● **Exercise directions**: For each line below that holds the word "linejoin", make a copy.

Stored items

--------------------

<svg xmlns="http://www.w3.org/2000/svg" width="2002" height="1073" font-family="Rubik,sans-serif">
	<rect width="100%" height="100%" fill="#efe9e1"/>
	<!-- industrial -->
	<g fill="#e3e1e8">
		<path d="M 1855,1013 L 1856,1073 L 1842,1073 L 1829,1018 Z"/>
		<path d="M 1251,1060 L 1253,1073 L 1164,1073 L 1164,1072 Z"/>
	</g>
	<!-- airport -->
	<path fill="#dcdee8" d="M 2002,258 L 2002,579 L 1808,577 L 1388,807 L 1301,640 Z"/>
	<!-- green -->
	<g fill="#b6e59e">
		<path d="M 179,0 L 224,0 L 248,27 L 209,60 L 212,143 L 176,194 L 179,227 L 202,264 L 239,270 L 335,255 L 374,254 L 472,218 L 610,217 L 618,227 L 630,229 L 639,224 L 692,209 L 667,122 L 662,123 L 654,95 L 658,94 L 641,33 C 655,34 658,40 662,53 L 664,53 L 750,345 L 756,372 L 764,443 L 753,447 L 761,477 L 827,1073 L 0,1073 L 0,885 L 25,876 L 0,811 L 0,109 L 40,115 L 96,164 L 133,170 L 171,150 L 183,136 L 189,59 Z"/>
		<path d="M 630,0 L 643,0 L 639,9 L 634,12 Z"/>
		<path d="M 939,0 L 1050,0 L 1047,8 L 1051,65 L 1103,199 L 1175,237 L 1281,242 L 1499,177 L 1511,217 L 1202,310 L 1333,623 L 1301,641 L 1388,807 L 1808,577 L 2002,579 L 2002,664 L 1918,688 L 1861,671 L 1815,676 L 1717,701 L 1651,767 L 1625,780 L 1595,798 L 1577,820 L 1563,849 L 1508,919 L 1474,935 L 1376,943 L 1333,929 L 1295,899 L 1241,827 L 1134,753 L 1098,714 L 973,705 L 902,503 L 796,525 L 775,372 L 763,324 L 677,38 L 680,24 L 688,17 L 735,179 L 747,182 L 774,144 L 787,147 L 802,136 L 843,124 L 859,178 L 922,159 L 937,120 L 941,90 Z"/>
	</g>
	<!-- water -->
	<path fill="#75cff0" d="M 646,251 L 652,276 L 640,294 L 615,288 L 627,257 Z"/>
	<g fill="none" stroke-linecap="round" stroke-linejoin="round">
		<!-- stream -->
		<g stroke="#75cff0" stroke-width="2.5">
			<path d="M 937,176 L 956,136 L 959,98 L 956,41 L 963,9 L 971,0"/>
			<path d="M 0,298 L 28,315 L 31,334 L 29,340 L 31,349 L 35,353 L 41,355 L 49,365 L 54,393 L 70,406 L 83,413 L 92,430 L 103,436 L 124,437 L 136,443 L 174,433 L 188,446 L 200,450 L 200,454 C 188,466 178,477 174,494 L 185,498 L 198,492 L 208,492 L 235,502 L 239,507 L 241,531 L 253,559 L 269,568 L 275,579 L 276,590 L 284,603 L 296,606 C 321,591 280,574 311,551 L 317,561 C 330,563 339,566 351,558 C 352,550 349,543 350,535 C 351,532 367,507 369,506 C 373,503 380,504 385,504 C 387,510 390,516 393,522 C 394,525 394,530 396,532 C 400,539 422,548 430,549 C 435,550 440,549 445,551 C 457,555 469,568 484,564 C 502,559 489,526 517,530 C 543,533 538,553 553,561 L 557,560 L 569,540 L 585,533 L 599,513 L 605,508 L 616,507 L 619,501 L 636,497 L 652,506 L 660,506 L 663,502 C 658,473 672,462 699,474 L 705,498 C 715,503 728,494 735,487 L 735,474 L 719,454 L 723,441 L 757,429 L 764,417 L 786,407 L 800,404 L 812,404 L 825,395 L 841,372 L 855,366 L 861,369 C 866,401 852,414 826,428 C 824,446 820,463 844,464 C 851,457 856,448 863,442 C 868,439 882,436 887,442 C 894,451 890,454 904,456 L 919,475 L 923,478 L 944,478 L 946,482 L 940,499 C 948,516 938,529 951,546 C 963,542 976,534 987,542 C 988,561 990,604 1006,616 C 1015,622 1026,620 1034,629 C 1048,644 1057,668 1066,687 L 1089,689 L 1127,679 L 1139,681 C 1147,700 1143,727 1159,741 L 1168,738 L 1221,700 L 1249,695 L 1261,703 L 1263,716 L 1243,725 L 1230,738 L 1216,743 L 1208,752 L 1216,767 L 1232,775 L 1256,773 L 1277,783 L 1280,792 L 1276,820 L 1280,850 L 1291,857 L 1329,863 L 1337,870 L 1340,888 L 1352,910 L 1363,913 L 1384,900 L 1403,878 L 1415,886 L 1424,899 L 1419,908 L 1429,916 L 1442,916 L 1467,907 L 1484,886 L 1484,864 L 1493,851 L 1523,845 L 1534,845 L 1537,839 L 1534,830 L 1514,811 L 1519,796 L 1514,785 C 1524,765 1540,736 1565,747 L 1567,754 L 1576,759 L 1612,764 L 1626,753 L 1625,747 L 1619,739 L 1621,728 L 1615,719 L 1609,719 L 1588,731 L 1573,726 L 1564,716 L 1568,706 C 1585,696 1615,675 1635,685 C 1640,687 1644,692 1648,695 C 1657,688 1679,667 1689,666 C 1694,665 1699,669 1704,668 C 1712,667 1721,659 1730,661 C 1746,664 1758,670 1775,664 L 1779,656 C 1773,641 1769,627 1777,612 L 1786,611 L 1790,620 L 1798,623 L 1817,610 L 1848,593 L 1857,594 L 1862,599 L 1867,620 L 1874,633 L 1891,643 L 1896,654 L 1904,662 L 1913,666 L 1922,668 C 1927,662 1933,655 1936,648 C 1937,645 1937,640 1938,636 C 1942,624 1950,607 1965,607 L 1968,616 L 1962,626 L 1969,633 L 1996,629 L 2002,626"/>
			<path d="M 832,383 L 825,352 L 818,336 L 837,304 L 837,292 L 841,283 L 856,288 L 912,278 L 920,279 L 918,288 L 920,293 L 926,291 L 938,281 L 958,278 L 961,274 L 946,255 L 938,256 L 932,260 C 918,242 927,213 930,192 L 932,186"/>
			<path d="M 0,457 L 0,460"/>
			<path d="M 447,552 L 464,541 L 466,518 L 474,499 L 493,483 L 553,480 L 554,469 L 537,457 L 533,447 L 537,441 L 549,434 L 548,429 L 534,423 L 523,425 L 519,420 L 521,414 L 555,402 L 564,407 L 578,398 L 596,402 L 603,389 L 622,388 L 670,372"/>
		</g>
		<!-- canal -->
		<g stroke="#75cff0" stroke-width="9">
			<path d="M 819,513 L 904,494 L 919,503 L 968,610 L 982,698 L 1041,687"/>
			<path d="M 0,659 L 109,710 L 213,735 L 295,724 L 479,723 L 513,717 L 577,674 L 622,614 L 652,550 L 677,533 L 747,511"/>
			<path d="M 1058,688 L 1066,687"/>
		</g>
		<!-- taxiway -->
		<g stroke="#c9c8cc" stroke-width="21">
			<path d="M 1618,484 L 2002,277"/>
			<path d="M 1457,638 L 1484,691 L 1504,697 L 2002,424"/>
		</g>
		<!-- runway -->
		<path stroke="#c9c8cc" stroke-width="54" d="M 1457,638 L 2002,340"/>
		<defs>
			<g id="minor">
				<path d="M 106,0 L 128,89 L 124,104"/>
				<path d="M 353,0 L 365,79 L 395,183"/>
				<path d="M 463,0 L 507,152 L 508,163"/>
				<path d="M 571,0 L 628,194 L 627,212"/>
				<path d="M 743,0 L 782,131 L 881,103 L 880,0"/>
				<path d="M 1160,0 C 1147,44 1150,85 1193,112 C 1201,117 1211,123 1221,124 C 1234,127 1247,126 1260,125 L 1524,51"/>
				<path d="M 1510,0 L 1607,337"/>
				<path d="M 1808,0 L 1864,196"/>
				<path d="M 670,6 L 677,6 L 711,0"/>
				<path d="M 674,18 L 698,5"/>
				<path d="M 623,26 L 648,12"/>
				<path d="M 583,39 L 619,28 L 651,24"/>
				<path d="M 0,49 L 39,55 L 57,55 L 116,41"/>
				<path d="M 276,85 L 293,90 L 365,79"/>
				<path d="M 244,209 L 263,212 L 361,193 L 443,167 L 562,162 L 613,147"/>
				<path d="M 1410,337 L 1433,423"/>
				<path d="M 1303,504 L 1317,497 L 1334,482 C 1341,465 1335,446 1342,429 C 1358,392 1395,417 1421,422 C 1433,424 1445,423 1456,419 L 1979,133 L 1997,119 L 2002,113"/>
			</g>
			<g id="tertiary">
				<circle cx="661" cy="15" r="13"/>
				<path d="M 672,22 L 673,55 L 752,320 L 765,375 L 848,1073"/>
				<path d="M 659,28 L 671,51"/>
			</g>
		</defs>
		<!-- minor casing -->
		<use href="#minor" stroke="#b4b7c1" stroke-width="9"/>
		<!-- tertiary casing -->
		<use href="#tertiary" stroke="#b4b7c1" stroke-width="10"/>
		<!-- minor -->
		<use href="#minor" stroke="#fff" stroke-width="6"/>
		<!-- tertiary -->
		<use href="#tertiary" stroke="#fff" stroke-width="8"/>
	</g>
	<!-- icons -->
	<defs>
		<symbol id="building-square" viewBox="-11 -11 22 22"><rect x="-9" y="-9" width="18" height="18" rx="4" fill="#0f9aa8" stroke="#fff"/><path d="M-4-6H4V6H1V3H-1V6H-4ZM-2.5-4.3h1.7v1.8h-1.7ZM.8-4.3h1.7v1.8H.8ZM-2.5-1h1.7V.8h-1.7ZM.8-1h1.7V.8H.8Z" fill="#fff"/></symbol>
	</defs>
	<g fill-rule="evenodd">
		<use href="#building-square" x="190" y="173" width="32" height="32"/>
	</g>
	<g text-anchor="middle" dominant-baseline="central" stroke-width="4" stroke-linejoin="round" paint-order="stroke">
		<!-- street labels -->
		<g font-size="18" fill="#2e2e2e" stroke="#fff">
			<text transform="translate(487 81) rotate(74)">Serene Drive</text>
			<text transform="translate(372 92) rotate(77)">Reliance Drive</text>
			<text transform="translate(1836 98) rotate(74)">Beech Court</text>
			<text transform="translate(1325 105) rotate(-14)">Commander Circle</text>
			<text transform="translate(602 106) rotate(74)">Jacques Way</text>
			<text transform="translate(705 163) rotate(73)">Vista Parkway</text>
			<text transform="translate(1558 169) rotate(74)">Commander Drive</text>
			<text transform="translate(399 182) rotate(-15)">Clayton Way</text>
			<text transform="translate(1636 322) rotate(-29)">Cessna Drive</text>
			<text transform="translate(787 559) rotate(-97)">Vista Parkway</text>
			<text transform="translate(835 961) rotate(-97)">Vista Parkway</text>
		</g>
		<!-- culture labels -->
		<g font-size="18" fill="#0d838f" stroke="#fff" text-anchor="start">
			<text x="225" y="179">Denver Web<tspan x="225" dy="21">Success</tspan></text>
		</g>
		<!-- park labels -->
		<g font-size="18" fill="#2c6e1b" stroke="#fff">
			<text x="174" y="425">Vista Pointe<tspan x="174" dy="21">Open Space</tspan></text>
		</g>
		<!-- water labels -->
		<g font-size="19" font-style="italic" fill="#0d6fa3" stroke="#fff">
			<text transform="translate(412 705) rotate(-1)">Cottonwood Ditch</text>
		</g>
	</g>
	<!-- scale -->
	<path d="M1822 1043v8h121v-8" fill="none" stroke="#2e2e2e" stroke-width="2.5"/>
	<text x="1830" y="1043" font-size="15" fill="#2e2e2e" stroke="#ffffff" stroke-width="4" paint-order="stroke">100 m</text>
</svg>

--------------------

● **Written solution**:
	<g fill="none" stroke-linecap="round" stroke-linejoin="round">
	<g text-anchor="middle" dominant-baseline="central" stroke-width="4" stroke-linejoin="round" paint-order="stroke">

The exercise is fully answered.